** START TEXT EXTRACT **

Notes to the interim consolidated financial statements (unaudited)
September 30, 2010
(Tabular amounts expressed in thousands of U.S. dollars, except per share amounts)


2.
Summary of significant accounting policies (continued)

 
(a)
Basis of presentation and principles of consolidation (continued)

Variable interest entities (“VIE’s”) as defined by the Accounting Standards Board in Accounting Guideline (“AcG”) 15, Consolidation of Variable Interest Entities, are entities in which equity investors do not have the characteristics of a “controlling financial interest” or there is not sufficient equity at risk for the entity to finance its activities without additional subordinated financial support.  VIE’s are subject to consolidation by the primary beneficiary who will absorb the majority of the entities’ expected losses and/or expected residual returns.  The Company has determined that it does not have any investments that qualify as VIE’s.  All intercompany transactions and balances are eliminated.

 
(b)
Use of estimates

The preparation of interim consolidated financial statements in conformity with Canadian GAAP requires the Company’s management to make estimates and assumptions about future events that affect the amounts reported in the interim consolidated financial statements and related notes to the financial statements.  Actual results may differ from those estimates.

The preparation of interim consolidated financial statements in conformity with Canadian GAAP requires management to make estimates and assumptions that affect the reported amounts of assets and liabilities and disclosure of contingent assets and liabilities at the date of the financial statements.  Significant estimates used in the preparation of these interim consolidated financial statements include, but are not limited to, the recoverability of accounts receivable and investments, measurement of revenue and accounts receivable, the quantities of material on leach pads and in circuit and the recoverable gold in this material used in determining the estimated net realizable value of inventories, the proven and probable ore reserves and resources and the related depletion and amortization, the estimated tonnes of waste material to be mined and the estimated recoverable tonnes of ore from each mine area, the assumptions used in the accounting for stock-based compensation, valuation of warrants, valuation of embedded derivatives, valuation of derivative instruments, valuation of investments, the provision for income and mining taxes and composition of future income and mining tax assets and liabilities, the expected economic lives of and the estimated future operating results and net cash flows from mining interests, the anticipated costs of reclamation and closure cost obligations, and the fair value of assets and liabilities acquired in business combinations.

** END TEXT EXTRACT **

WHAT IS NEEDED.
Please answer these questions from the accounting note:
1. What date appears at the head of the accounting note?
2. Under AcG 15, who consolidates a variable interest entity?
3. Conformity with which accounting principles requires management to make estimates?
The items that follow have no connection to the accounting note.

** START EXTRACTED RECORDS **

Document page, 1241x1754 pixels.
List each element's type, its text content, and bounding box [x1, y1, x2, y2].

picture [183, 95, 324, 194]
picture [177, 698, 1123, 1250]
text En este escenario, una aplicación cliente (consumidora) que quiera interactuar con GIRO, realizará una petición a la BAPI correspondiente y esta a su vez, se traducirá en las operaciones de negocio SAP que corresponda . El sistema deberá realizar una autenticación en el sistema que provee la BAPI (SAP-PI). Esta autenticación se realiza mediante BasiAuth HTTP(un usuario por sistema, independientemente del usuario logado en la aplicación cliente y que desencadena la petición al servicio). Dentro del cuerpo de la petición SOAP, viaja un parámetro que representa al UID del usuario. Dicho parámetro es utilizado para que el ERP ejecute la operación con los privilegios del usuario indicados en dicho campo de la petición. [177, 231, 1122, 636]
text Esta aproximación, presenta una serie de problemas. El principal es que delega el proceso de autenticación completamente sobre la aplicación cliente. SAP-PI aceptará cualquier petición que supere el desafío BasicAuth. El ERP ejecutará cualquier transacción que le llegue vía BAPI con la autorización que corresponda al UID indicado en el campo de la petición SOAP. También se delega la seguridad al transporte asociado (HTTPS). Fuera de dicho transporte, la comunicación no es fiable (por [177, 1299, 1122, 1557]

** END EXTRACTED RECORDS **

SOLUTION.
1. September 30, 2010
2. The primary beneficiary, who will absorb the majority of the entities' expected losses and/or expected residual returns
3. Canadian GAAP